# TASK INSTRUCTIONS:
Write out every line from the listing below where the string "pixels" is found.

++++ EXTRACTED RECORDS

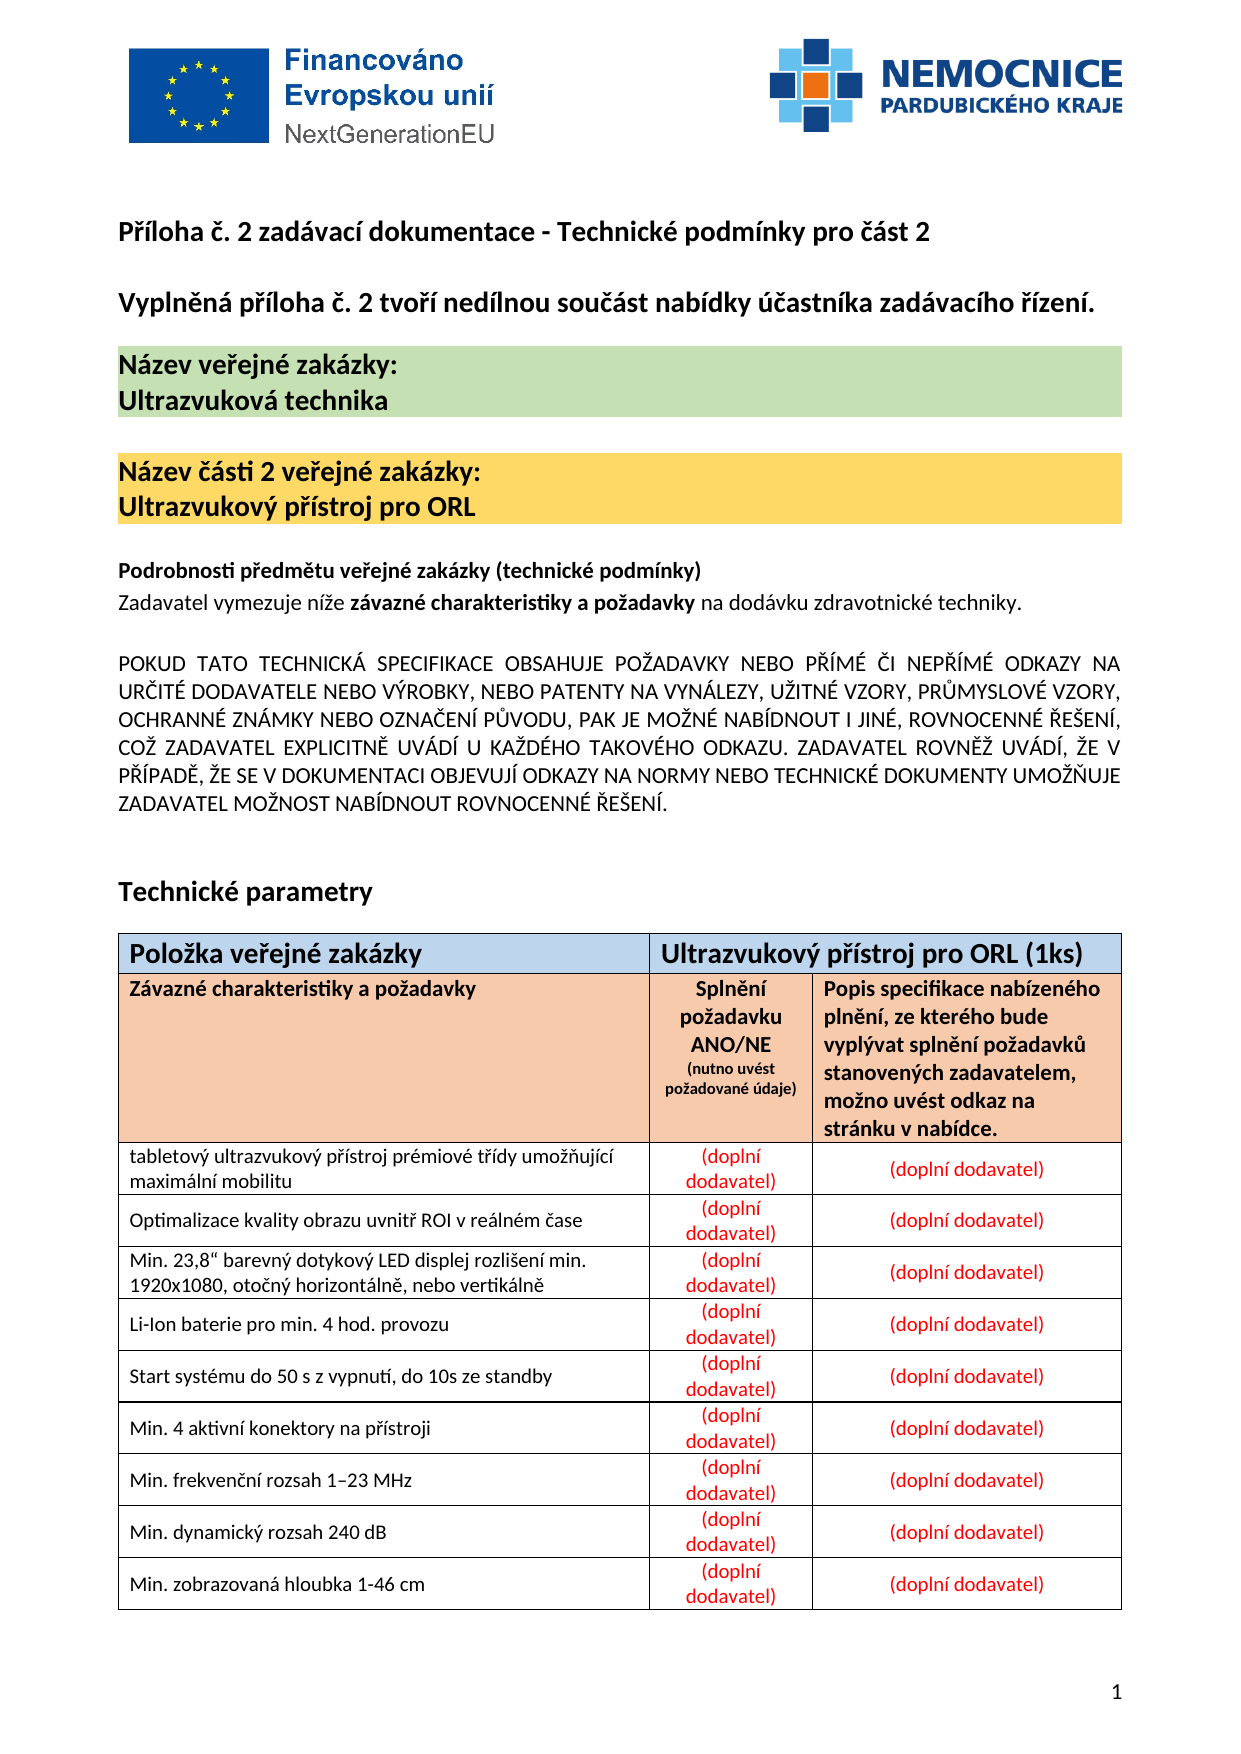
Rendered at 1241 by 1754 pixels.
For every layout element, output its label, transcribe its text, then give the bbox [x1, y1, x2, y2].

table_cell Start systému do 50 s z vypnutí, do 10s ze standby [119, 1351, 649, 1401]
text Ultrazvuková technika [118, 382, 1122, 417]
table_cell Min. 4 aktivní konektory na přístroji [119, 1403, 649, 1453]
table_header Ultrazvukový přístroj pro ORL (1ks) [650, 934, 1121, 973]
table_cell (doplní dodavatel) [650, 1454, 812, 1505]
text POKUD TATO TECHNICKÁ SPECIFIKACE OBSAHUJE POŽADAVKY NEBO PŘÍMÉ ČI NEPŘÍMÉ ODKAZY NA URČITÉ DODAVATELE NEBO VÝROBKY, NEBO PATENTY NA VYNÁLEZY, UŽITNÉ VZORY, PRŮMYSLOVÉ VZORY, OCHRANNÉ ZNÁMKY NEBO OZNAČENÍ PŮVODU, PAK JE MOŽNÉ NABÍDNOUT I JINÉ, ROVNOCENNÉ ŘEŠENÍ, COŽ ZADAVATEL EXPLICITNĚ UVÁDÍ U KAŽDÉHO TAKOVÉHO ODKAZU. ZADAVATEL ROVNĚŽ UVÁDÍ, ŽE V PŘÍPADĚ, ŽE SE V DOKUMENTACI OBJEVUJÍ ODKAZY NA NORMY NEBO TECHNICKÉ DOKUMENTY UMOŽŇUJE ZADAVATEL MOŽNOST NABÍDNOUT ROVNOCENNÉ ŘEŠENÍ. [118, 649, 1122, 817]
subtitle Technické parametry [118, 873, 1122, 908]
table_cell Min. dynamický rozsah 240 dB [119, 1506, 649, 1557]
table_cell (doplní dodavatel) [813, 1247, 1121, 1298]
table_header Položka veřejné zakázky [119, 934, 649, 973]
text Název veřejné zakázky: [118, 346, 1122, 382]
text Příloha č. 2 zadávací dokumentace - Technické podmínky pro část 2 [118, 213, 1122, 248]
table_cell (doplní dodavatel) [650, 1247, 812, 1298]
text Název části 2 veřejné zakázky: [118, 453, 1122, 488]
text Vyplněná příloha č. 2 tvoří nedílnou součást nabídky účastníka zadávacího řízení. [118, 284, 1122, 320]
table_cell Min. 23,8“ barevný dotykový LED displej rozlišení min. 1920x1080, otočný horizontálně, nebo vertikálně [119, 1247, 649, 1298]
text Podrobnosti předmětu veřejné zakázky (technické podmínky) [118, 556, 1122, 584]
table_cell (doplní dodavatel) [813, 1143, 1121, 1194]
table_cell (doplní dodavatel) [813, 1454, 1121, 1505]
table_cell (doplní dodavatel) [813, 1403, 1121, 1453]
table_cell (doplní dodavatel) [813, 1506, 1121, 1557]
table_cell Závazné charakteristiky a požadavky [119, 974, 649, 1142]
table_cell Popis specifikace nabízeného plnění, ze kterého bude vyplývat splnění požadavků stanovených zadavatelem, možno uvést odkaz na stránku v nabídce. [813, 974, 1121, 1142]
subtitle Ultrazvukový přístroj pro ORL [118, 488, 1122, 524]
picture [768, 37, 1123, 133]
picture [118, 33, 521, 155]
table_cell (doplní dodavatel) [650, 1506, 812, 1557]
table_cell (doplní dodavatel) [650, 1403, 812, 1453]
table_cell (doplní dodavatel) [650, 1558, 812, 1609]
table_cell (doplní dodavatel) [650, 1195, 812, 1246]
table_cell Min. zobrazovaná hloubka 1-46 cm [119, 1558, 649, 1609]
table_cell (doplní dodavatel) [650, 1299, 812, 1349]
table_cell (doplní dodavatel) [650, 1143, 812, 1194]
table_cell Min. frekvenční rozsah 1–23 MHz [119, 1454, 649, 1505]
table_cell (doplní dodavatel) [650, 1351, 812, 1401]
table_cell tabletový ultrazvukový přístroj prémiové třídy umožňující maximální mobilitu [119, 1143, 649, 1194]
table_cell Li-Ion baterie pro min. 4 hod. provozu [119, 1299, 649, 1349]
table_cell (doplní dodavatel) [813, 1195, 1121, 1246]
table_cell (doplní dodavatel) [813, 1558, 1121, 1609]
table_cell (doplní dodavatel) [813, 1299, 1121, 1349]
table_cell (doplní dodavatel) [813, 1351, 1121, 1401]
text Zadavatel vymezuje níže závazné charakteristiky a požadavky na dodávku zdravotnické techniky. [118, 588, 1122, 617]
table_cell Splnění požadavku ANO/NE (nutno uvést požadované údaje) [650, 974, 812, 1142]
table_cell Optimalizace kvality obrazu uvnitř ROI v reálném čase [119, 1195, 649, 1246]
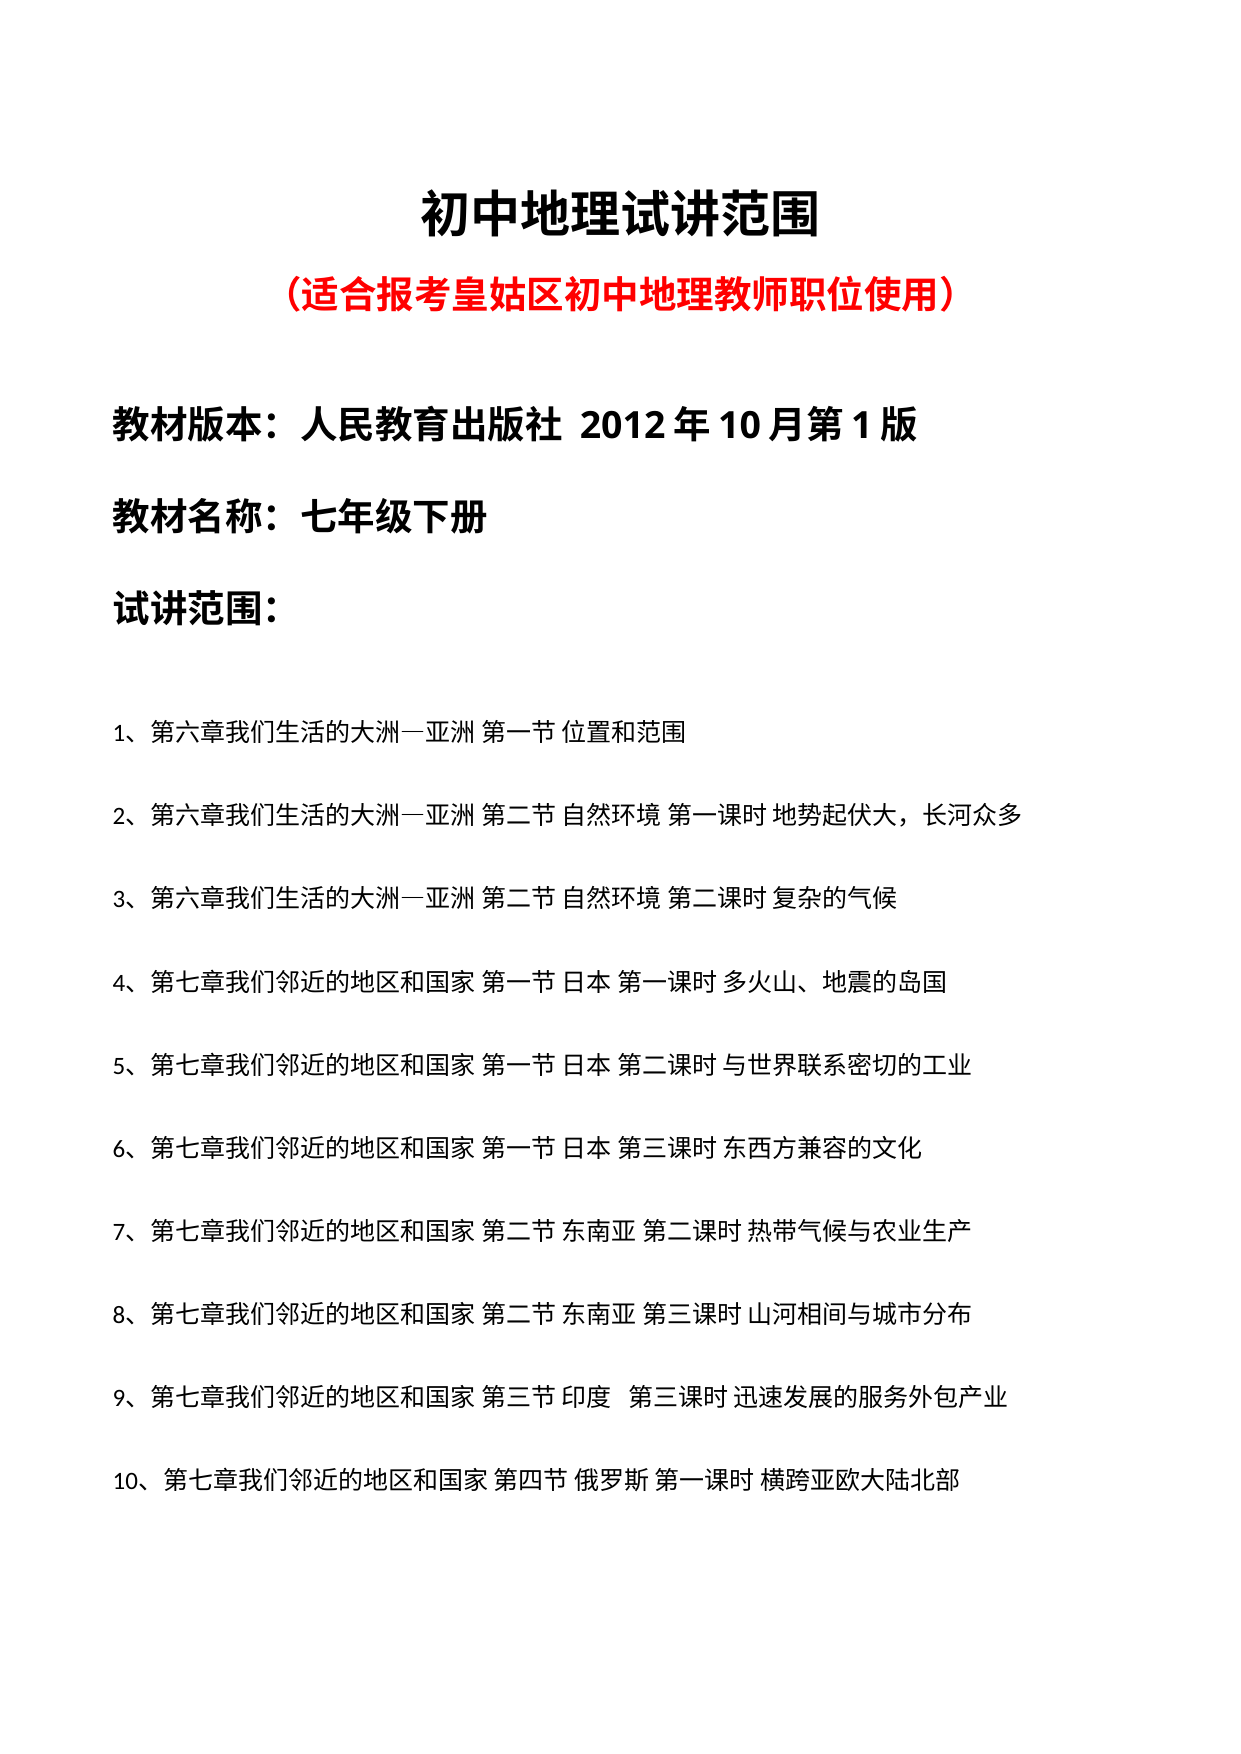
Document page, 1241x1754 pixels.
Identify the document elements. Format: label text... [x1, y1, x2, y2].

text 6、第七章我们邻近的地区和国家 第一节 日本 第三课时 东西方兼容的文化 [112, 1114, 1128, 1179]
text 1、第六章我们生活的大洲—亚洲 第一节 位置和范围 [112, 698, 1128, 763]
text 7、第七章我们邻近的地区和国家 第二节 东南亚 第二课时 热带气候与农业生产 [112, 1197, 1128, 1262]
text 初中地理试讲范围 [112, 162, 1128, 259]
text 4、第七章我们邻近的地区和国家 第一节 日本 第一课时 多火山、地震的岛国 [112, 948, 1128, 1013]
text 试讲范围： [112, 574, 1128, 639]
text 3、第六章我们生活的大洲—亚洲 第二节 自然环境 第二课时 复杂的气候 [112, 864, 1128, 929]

++++++++

# RESPONSE TO THIS EXERCISE:
Rendered at 1241 by 1754 pixels.
Document page, 1241x1754 pixels.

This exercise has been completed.